Auch ihr Mann nahm die Veränderung seiner Frau wahr. «Ich habe gemerkt, wie meine Frau leidet, und konnte ihr nicht helfen. Während des Tages war ich weg und musste sie in dieser feindlichen Umgebung zurücklassen. Ich habe erlebt, wie meine Frau von einer offenen, fröhlichen, zuvorkommenden, ideenreichen Frau zu einem Haufen Elend wurde. Zu jemandem, der Angst hat und sich gegenüber anderen Menschen verschliesst.»
Komplettes Kontaktverbot
Herr F. kümmerte sich mit einem Kleinstpensum um die Heizung in diesem Bürohaus. Als seine Frau krankgeschrieben war, übernahm er zusätzlich Entsorgungsarbeiten und stiess im Altpapier auf interne Mitteilungen, die die Mitarbeiterinnen und Mitarbeiter anwiesen, «mit der Hauswartfamilie nicht mehr zu sprechen, nicht Grüezi und Adieu zu sagen, ein komplettes Kontaktverbot».
Stand das wirklich so in dieser Mail, frage ich Frau F. «Ja, das stand so drin», antwortet sie und schüttelt, noch einmal, sanft den Kopf.
Neubeginn
Im Januar 2013 hatte Frau F. endgültig genug. Als sie und ihr Mann eine neue Wohnung gefunden hatten, kündigte sie. Denn damit mussten sie auch die Dienstwohnung im Bürogebäude verlassen.

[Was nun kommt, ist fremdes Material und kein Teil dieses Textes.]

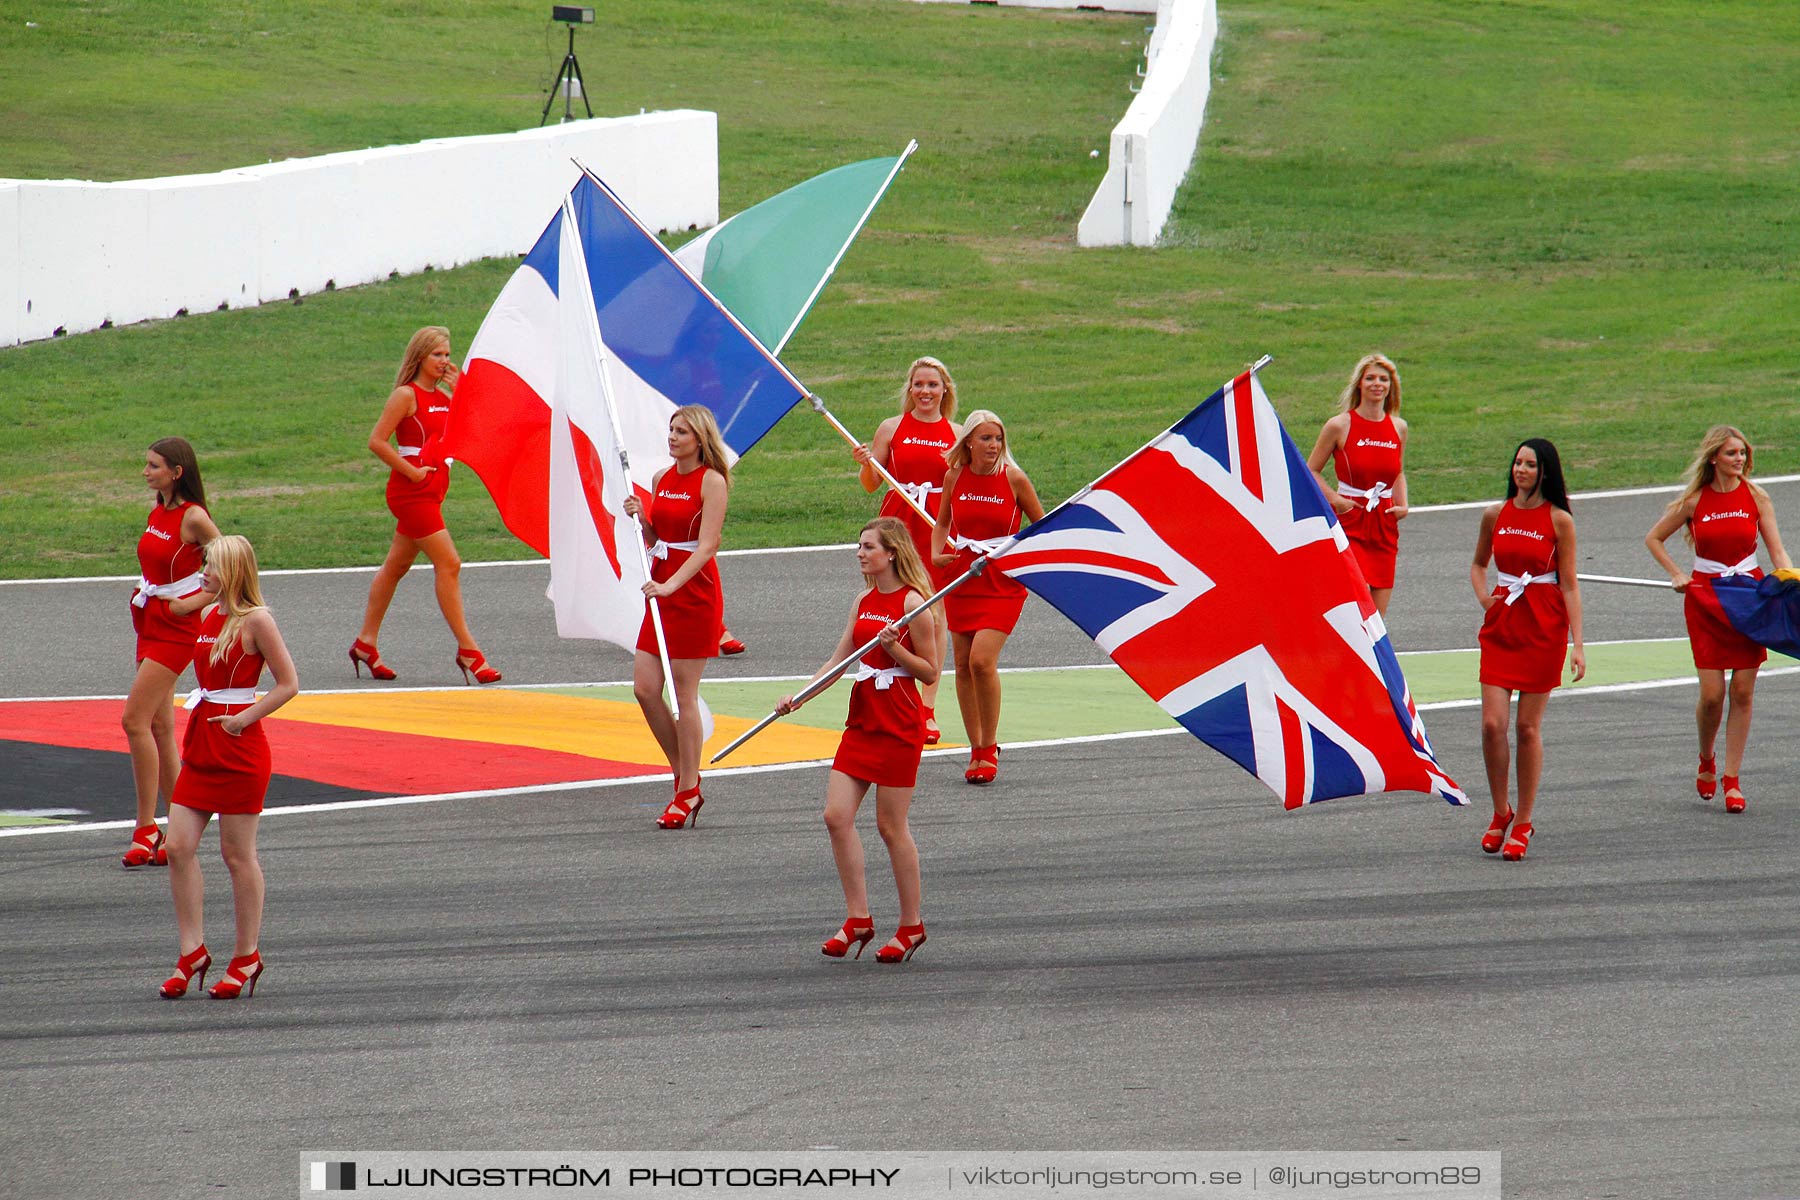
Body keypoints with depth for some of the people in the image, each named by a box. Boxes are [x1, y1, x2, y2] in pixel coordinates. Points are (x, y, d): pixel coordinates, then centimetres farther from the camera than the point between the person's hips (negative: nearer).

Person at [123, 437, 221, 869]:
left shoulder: (193, 518, -14)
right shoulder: (156, 512, 9)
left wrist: (192, 603, -15)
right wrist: (142, 591, 7)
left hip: (176, 627, -9)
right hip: (149, 623, 9)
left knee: (135, 719, -15)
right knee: (159, 726, 9)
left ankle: (147, 829, -10)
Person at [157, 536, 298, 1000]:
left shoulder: (255, 620, -10)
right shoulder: (208, 616, 12)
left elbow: (288, 683, -10)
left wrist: (244, 718, -16)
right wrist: (197, 718, 15)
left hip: (240, 748, -7)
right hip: (200, 747, 7)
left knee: (237, 853, 0)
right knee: (178, 846, -1)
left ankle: (247, 957, 11)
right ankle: (193, 953, 5)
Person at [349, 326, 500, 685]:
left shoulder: (443, 397, 12)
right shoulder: (406, 395, -11)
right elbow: (377, 441, -16)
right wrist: (411, 471, -16)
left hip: (432, 492, 9)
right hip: (411, 492, -9)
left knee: (396, 566, 14)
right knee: (449, 564, -12)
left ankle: (366, 643, 22)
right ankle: (467, 650, -11)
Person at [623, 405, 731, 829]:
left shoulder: (712, 482, -9)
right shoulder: (661, 480, 12)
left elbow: (706, 545, -17)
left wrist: (671, 585, -27)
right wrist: (640, 518, -1)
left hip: (695, 593, -7)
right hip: (661, 591, 7)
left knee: (684, 694, -4)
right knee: (644, 687, 2)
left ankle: (688, 792, 5)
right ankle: (685, 779, 16)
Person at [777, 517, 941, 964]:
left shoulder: (912, 602, -10)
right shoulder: (864, 602, 12)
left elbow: (930, 670, -8)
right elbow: (839, 659, 16)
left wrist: (893, 647, -22)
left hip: (899, 727, -7)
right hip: (861, 722, 7)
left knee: (891, 826, -1)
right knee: (836, 815, -2)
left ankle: (911, 925, 12)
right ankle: (858, 918, 6)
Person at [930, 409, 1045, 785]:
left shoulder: (1013, 478, -9)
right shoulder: (955, 476, 0)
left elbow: (1042, 525, 4)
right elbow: (942, 521, 17)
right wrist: (936, 554, 1)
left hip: (1002, 582, -4)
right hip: (961, 578, 4)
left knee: (982, 659, -18)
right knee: (963, 664, 4)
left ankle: (989, 749, -4)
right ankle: (977, 748, 17)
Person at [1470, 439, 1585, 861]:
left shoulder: (1559, 520, -2)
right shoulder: (1495, 515, 6)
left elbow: (1569, 585, -2)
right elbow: (1478, 564, 24)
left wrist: (1577, 644, -7)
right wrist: (1483, 597, 4)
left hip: (1544, 628, -3)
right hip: (1501, 626, 3)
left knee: (1528, 726, 1)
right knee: (1492, 723, -7)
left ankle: (1523, 823, 11)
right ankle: (1500, 813, 12)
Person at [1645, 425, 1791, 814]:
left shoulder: (1756, 497, 0)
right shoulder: (1695, 500, -2)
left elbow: (1777, 551, 1)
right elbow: (1653, 538, 10)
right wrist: (1677, 574, -1)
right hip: (1705, 598, -1)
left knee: (1743, 691, -2)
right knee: (1712, 693, -6)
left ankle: (1732, 779, 7)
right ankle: (1706, 761, 22)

Der Neubeginn fiel Frau F. nicht leicht. Sie war erschöpft und war psychisch nicht in der Lage, eine neue Stelle zu suchen. «Ich stand neben mir selbst», sagt sie. Sie brauchte Zeit. Drei Jahre später trat sie eine neue Stelle mit ähnlichem Arbeitsgebiet an, diesmal als Team mit ihrem Mann.
Frau F. hat ihren Frieden und ihre Fröhlichkeit wiedergefunden. Mobbing ist für sie, hoffentlich, für immer passé.